Клянусь, моя милая, что я по-царски тебя награжу. Ты заслужила это не только за все уже сделанное для меня, но и за то, что еще сделаешь. А сделать ты можешь немало. Битовская улица, 26 могла бы стать моей базой, откуда можно предпринимать поездки не только в Прагу, но и в Словакию. Хорошо бы и в Братиславе найти такого человека, как Видлак. В Братиславе или Кошице. Нужно съездить в эти города: Братиславу, Банска-Бистрицу, Кошице, Прешов, а может быть, на пару деньков заглянуть и в Высокие Татры…
Туда можно было бы поехать с Котковой, — вдруг мелькнуло в голове у Вернера Гегенмана. Он тут же ухватился за эту мысль и начал ее развивать. — Почему бы ей не сопровождать меня по всей Словакии, она могла бы быть моей переводчицей. Немецкий она, правда, знает не так хорошо, как Видлак или Рудольф, но для неофициальных встреч ее знаний хватит.
Отличная идея, Вернер, совместишь приятное с полезным, — похвалил он себя. — Да, и еще одна приятная деталь. Ведь вчера она мне предложила пользоваться ее машиной во время поездок по Брно, чтобы не слишком мелькать на своем белом «мерседесе». Наверняка она не будет возражать против поездки в Словакию на ее «фиате». Так для меня будет лучше…»
В этот момент он спохватился. «Почему Квета решила, что мне надо меньше мелькать на своем «мерседесе»? Неужели она подозревает, что я занимаюсь еще кое-чем кроме журналистской деятельности?»
Гегенман беспокойно заворочался на диване. В памяти его всплыли слова Штейнметца, сказанные когда-то в мюнхенском ресторане «Шпатенброй»: «Чем больше людей будет знать, чем вы занимаетесь в действительности, тем больше опасность того, что на этой работе вы не состаритесь…» И потом, он еще что-то говорил о женщинах и алкоголе, вспоминал Вернер Гегенман. Как это? «Если время от времени кто-то и проваливается, то в большинстве случаев в этом бывают повинны женщины или алкоголь.

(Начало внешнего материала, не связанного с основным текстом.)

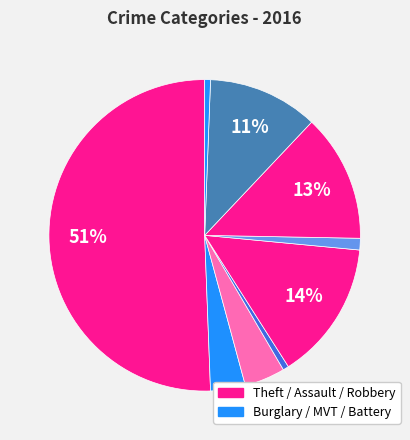

How many segments does this pie chart have?

9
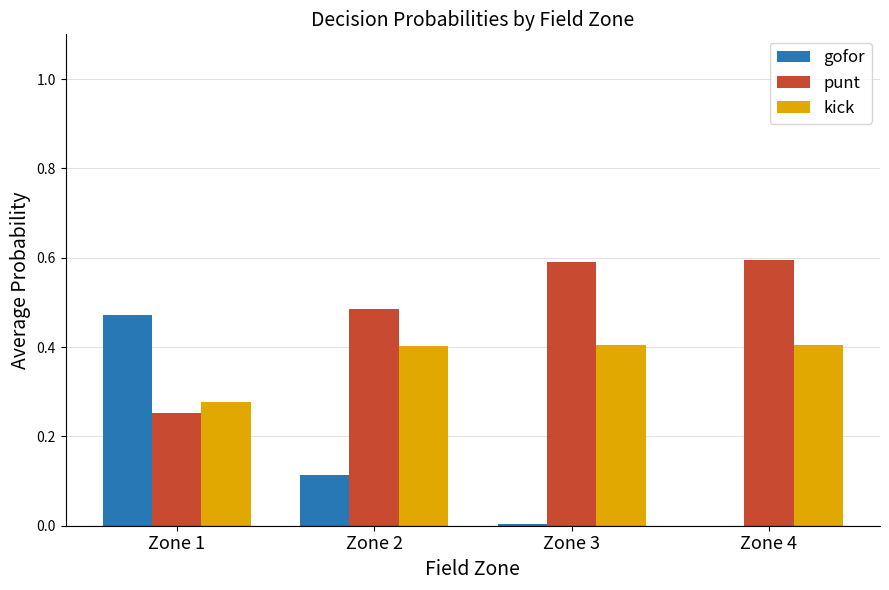

Which series changed the most between Zone 1 and Zone 3?

gofor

Наибольшее искусство в нашей работе — остаться незаметным».
Гегенман вновь заворочался на диване и еще раз повторил: «остаться незаметным»… Это ему удавалось, не так ли? Пока что о его действительных занятиях кроме Штейнметца и его Центра знали только двое: Видлак в Чехословакии и Шнелль в Румынии. А они очень осторожны, чтобы болтать об этом где попало. Впрочем, они замешаны в этом деле так же, как и он, и выпутаться из него безнаказанно уже не смогут.